Some mini-reviews

Regular readers will know that I’m constantly harping on about the backlog of things I have to review, and equally that I’m not making enormous headway. Here’s some mini reviews of some things that I’ve had for a while now.

SARAH JUNE – In Black Robes (Silber)
Sarah June (two forenames or is June her surname? Dunno, to be honest) is a singer-songwriter armed with an acoustic guitar. It’s a crowded field, to put it mildly. She definitely has something about her, though. The songs are pretty and pretty bare in the way Cat Power’s used to be. There is a freshness about the collection, and she has an endearing woman-child voice that’s not a million miles away from Cranes’ Alison Shaw. She seems to have a thing about skeletons too.

ALL YOU’VE SEEN – Mahali (no label)
I must admit my heart sinks when anyone still describes themselves as post-rock these days. All You’ve Seen did when they contacted me. They are a g/b/d instrumental trio from Switzerland, and Mahali is their first full-length album. It’s pleasant enough without being particularly distinctive or memorable. It feels like the tentative first steps of a band who’ve yet to establish their own identity. The album is free for download from their MySpace site, so you can make up your own mind.

LANGUAGE OF LANDSCAPE – Memories Fade Under A Shallow Autumn Snow (Phantom Channel)
The Phantom Channel website seems to have disappeared.
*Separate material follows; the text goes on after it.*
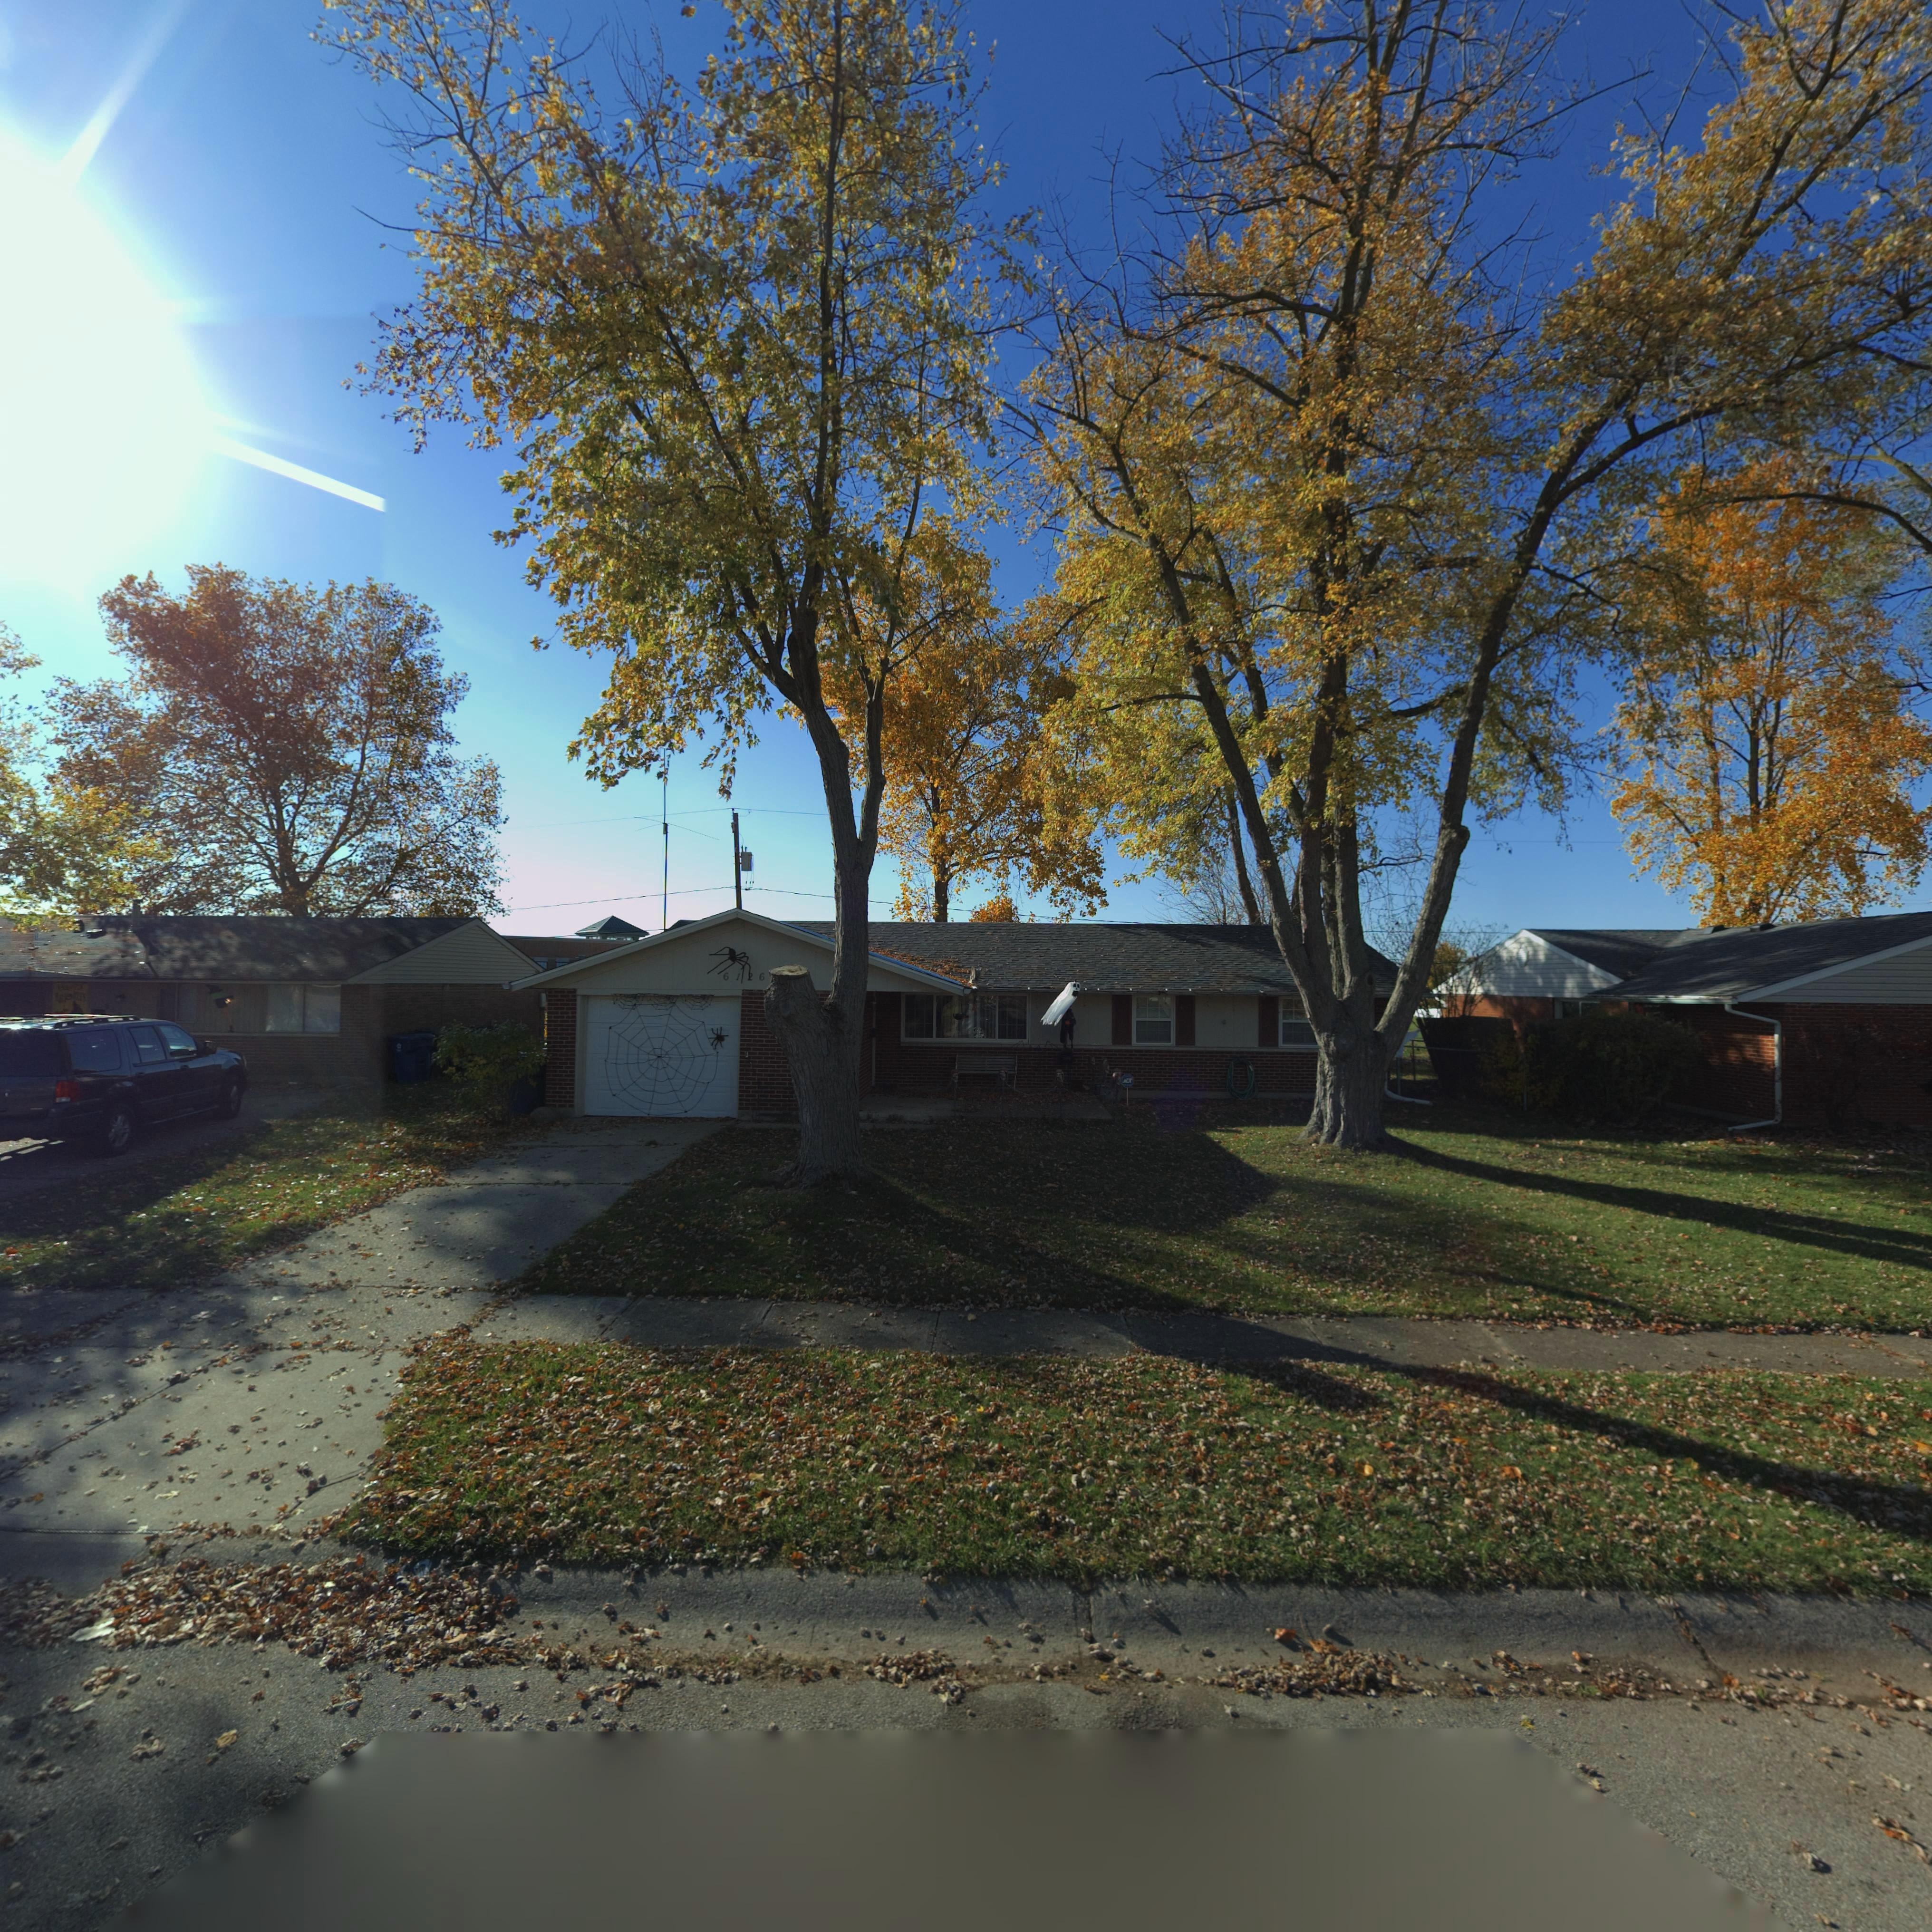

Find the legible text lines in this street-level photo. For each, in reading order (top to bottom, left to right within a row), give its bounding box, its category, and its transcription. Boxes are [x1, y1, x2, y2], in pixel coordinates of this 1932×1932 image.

I don’t know whether that means that the label has too. It would be a pity if it had as they’ve been responsible for some fine releases over the last couple of years. Memories Fade… is a collection of three lengthy pieces of gentle reflection put together by Chris Tenz and Cory Zaradzur. This is ambient music in its purest form, where things unfold at a slow pace and where silence is an integral part of the music. It’s soporific, but in a good way, with it’s own still beauty. The music’s still available for download at the Internet Archive here

IOSEB – The Ghost of Thirtythree (no label)
Ioseb are a quintet from Sweden who specialise in the epic, atmospheric end of the post-rock spectrum. The album’s title is derived from an eighteenth century tale of a supposed haunting at 33 Cock Lane near Smithfield Market in London, although the tracks themselves seem to have a World War 2 theme running through them (The Liberation of Paris, The Air Raids of Helsinki, The Planes Above etc). It’s partly instrumental, partly vocal, with the singer sounding uncomfortably close to Jonsi Birgisson. In fact, the imprint of Sigur Rós is all over this release. Still, it’s undeniably well executed.

MIDAS FALL – Eleven, Return & Revert (Monotreme)
The ghost of Bang Bang Machine hangs heavily over this Edinburgh five piece. They even have a singer called Elizabeth. Well played, well produced, well sung, and well put together, there is nevertheless something lacking here. A heart maybe? It just seems too slick and empty. There are the post rock flourishes, the odd cinematic moment, but in essence this is really just unadventurous AOR with a modernist twist. No doubt they’ll be huge, but I have to confess I found Eleven, Return and Revert terribly dull.